TASK ITEM =
Retyping the records exactly, down to the last line, is the whole job.

INPUT RECORDS =
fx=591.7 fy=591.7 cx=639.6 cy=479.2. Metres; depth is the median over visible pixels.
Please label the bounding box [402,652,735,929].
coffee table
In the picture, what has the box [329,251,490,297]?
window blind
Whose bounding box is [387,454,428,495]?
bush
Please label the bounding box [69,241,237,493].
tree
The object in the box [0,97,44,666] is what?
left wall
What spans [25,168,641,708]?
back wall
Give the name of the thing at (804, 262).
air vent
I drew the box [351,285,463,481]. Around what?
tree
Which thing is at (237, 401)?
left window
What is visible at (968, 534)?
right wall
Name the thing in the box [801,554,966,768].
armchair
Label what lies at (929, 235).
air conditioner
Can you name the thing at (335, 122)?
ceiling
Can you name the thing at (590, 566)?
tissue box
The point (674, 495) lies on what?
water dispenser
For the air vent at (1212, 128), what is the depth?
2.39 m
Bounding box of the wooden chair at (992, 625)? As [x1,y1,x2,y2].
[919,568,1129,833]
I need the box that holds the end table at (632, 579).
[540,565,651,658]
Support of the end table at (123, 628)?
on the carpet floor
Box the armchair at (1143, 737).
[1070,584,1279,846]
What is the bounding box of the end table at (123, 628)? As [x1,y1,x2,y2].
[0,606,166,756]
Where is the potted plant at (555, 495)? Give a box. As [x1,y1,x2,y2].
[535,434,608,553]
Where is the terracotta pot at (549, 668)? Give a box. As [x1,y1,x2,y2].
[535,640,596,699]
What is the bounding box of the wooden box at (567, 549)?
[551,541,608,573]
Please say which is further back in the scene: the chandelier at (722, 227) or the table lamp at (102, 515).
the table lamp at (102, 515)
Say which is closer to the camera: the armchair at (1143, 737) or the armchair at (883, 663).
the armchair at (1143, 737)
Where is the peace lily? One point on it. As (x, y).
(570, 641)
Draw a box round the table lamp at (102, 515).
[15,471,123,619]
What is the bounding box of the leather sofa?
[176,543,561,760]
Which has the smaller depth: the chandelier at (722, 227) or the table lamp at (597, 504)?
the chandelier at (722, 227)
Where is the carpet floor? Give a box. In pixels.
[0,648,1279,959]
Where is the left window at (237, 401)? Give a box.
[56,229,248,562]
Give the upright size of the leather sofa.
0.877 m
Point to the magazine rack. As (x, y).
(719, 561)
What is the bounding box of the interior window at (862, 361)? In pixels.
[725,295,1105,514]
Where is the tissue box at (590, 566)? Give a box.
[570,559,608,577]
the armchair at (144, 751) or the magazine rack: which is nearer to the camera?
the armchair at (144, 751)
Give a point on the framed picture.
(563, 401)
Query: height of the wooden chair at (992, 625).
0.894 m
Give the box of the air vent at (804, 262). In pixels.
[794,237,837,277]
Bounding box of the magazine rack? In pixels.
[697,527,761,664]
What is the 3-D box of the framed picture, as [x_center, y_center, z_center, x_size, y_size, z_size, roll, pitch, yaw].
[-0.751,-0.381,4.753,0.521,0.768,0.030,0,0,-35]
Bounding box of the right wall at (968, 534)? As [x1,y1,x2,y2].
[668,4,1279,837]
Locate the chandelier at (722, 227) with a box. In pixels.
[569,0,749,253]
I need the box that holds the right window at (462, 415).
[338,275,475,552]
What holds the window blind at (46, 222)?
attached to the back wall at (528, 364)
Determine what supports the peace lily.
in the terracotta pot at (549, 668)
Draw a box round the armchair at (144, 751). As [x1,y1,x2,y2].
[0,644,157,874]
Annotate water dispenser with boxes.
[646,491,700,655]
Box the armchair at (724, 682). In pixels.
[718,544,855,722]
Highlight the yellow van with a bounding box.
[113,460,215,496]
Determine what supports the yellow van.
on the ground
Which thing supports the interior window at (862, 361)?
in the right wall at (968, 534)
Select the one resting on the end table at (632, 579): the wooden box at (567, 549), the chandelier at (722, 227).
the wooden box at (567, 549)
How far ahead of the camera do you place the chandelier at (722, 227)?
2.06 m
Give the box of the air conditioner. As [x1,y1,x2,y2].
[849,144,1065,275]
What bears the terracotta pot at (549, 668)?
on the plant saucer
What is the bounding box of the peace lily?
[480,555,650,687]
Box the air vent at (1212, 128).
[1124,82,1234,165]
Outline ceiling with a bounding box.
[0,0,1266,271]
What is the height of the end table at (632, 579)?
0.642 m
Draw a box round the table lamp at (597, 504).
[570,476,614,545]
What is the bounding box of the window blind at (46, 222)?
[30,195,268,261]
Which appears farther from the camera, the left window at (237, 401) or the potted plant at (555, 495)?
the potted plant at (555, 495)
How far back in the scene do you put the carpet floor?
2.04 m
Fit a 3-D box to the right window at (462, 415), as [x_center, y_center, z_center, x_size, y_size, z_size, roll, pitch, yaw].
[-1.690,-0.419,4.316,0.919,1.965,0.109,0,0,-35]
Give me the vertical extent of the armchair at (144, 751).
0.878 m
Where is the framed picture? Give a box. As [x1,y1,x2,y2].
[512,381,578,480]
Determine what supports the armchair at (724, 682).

RESPONSE TO THIS EXERCISE =
fx=591.7 fy=591.7 cx=639.6 cy=479.2. Metres; depth is the median over visible pixels.
Please label the bounding box [402,652,735,929].
coffee table
In the picture, what has the box [329,251,490,297]?
window blind
Whose bounding box is [387,454,428,495]?
bush
Please label the bounding box [69,241,237,493].
tree
The object in the box [0,97,44,666] is what?
left wall
What spans [25,168,641,708]?
back wall
Give the name of the thing at (804, 262).
air vent
I drew the box [351,285,463,481]. Around what?
tree
Which thing is at (237, 401)?
left window
What is visible at (968, 534)?
right wall
Name the thing in the box [801,554,966,768].
armchair
Label what lies at (929, 235).
air conditioner
Can you name the thing at (335, 122)?
ceiling
Can you name the thing at (590, 566)?
tissue box
The point (674, 495) lies on what?
water dispenser
For the air vent at (1212, 128), what is the depth?
2.39 m
Bounding box of the wooden chair at (992, 625)? As [x1,y1,x2,y2].
[919,568,1129,833]
I need the box that holds the end table at (632, 579).
[540,565,651,658]
Support of the end table at (123, 628)?
on the carpet floor
Box the armchair at (1143, 737).
[1070,584,1279,846]
What is the bounding box of the end table at (123, 628)? As [x1,y1,x2,y2].
[0,606,166,756]
Where is the potted plant at (555, 495)? Give a box. As [x1,y1,x2,y2].
[535,434,608,553]
Where is the terracotta pot at (549, 668)? Give a box. As [x1,y1,x2,y2].
[535,640,596,699]
What is the bounding box of the wooden box at (567, 549)?
[551,541,608,573]
Please say which is further back in the scene: the chandelier at (722, 227) or the table lamp at (102, 515).
the table lamp at (102, 515)
Say which is closer to the camera: the armchair at (1143, 737) or the armchair at (883, 663).
the armchair at (1143, 737)
Where is the peace lily? One point on it. As (x, y).
(570, 641)
Draw a box round the table lamp at (102, 515).
[15,471,123,619]
What is the bounding box of the leather sofa?
[176,543,561,760]
Which has the smaller depth: the chandelier at (722, 227) or the table lamp at (597, 504)?
the chandelier at (722, 227)
Where is the carpet floor? Give a box. In pixels.
[0,648,1279,959]
Where is the left window at (237, 401)? Give a box.
[56,229,248,562]
Give the upright size of the leather sofa.
0.877 m
Point to the magazine rack. As (x, y).
(719, 561)
What is the bounding box of the interior window at (862, 361)? In pixels.
[725,295,1105,514]
Where is the tissue box at (590, 566)? Give a box.
[570,559,608,577]
the armchair at (144, 751) or the magazine rack: which is nearer to the camera?
the armchair at (144, 751)
Give a point on the framed picture.
(563, 401)
Query: height of the wooden chair at (992, 625).
0.894 m
Give the box of the air vent at (804, 262). In pixels.
[794,237,837,277]
Bounding box of the magazine rack? In pixels.
[697,527,761,664]
What is the 3-D box of the framed picture, as [x_center, y_center, z_center, x_size, y_size, z_size, roll, pitch, yaw].
[-0.751,-0.381,4.753,0.521,0.768,0.030,0,0,-35]
Bounding box of the right wall at (968, 534)? As [x1,y1,x2,y2].
[668,4,1279,837]
Locate the chandelier at (722, 227) with a box. In pixels.
[569,0,749,253]
I need the box that holds the right window at (462, 415).
[338,275,475,552]
What holds the window blind at (46, 222)?
attached to the back wall at (528, 364)
Determine what supports the peace lily.
in the terracotta pot at (549, 668)
Draw a box round the armchair at (144, 751). As [x1,y1,x2,y2].
[0,644,157,874]
Annotate water dispenser with boxes.
[646,491,700,655]
Box the armchair at (724, 682). In pixels.
[718,544,855,722]
Highlight the yellow van with a bounding box.
[113,460,215,496]
Determine what supports the yellow van.
on the ground
Which thing supports the interior window at (862, 361)?
in the right wall at (968, 534)
Select the one resting on the end table at (632, 579): the wooden box at (567, 549), the chandelier at (722, 227).
the wooden box at (567, 549)
How far ahead of the camera do you place the chandelier at (722, 227)?
2.06 m
Give the box of the air conditioner. As [x1,y1,x2,y2].
[849,144,1065,275]
What bears the terracotta pot at (549, 668)?
on the plant saucer
What is the bounding box of the peace lily?
[480,555,650,687]
Box the air vent at (1212, 128).
[1124,82,1234,165]
Outline ceiling with a bounding box.
[0,0,1266,271]
What is the height of the end table at (632, 579)?
0.642 m
Draw a box round the table lamp at (597, 504).
[570,476,614,545]
What is the bounding box of the window blind at (46, 222)?
[30,195,268,261]
Which appears farther from the camera, the left window at (237, 401) or the potted plant at (555, 495)?
the potted plant at (555, 495)
How far back in the scene do you put the carpet floor?
2.04 m
Fit a 3-D box to the right window at (462, 415), as [x_center, y_center, z_center, x_size, y_size, z_size, roll, pitch, yaw].
[-1.690,-0.419,4.316,0.919,1.965,0.109,0,0,-35]
Give me the vertical extent of the armchair at (144, 751).
0.878 m
Where is the framed picture? Give a box. As [x1,y1,x2,y2].
[512,381,578,480]
Determine what supports the armchair at (724, 682).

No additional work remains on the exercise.